Aufgaben, die problemlösendes Denken erfordern, stressen Schülerinnen und Schüler weniger als reproduktive Aufgaben, bei denen sie nur Wissen aus dem Gedächtnis wiedergeben müssen. Das fand Dr. Nina Minkley von der Ruhr-Universität Bochum (RUB) mithilfe von Analysen des Stresshormons Cortisol heraus.
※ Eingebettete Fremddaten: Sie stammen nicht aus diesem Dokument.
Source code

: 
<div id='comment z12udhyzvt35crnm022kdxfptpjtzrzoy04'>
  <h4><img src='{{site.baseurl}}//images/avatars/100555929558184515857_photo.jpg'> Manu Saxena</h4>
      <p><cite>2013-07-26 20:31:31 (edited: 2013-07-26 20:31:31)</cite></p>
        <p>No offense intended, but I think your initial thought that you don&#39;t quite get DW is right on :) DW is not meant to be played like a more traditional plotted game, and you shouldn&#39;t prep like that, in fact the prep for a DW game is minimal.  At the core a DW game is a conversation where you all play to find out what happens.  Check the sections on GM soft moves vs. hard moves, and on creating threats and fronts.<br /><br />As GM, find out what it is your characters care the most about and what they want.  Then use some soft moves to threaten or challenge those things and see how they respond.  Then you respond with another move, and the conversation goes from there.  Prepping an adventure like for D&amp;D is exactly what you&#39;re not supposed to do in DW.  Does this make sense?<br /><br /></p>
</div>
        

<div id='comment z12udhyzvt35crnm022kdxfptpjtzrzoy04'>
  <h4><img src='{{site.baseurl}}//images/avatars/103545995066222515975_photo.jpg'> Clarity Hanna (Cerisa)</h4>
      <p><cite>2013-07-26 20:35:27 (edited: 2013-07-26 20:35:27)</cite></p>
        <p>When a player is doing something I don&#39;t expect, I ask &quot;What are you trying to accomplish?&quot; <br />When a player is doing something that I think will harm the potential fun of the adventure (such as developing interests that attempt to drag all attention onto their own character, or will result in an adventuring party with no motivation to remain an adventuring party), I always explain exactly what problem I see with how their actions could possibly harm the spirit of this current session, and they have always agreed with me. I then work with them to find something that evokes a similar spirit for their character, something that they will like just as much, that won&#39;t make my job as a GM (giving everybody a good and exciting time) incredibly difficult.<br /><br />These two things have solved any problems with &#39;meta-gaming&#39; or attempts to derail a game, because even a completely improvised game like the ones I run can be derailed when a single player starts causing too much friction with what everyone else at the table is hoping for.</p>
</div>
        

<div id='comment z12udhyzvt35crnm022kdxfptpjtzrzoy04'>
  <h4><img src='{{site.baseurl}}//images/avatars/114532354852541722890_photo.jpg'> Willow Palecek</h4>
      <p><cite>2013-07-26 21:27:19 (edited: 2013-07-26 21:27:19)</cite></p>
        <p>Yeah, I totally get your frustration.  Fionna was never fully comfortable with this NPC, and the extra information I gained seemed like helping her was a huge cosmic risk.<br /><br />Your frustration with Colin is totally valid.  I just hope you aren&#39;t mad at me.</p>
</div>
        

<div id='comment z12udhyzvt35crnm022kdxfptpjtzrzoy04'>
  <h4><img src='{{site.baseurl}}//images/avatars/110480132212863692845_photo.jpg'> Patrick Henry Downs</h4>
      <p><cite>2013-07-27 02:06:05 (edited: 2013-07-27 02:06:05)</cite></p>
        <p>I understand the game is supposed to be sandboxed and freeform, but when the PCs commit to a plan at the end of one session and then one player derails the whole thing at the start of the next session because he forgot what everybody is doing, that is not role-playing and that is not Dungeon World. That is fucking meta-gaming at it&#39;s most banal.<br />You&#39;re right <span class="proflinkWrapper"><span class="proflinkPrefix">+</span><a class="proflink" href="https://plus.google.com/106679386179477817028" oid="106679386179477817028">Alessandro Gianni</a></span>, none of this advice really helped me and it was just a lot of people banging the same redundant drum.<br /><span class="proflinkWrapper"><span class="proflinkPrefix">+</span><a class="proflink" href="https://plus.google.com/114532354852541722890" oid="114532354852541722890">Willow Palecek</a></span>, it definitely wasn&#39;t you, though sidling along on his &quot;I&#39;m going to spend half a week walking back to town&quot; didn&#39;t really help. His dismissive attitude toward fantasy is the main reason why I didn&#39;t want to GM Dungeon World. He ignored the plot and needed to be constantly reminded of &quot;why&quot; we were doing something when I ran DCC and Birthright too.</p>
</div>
"Ich glaube, Stress hat einen viel größeren Einfluss, als wir heute alle ahnen", sagt die Biologiedidaktikerin. "Mein großes Ziel ist es herauszufinden, was Schüler im Schulalltag stresst, und darauf aufbauend didaktische Methoden zu entwickeln, mit denen man dem Stress entgegenwirken kann." In einer zweiten Studie untersuchte Nina Minkley, wie das Fähigkeitsselbstkonzept Stresswahrnehmung und Cortisolspiegel beeinflusst. Es beschreibt das Bild, das eine Person von ihrem eigenen Können besitzt. Vor und nach einem Biologietest sammelte sie Speichelproben aller Teilnehmenden. Je schlechter die Schülerinnen und Schüler ihr Biologiekönnen einschätzten, desto stärker stieg durch den Test die Menge des Stresshormons. Die subjektive Angabe, wie gestresst sich die Schülerinnen und Schüler fühlten, war jedoch unabhängig vom Fähigkeitsselbstkonzept. Auch in anderen Studien hatte sich bereits gezeigt, dass Stressgefühl und Cortisolspiegel nicht direkt zusammenhängen.

Stresshormon ausschütten und Stress fühlen - nicht das Gleiche

"Natürlich sollten Schüler sich nicht übermäßig gestresst fühlen. Aber man möchte auch nicht, dass jemand sich gut fühlt, aber trotzdem einen dauerhaft erhöhten Cortisolspiegel hat", so die Forscherin. Denn das Hormon wirkt auf eine ganze Reihe von physiologischen Prozessen; es erhöht zum Beispiel den Blutdruck und fährt das Immunsystem herunter.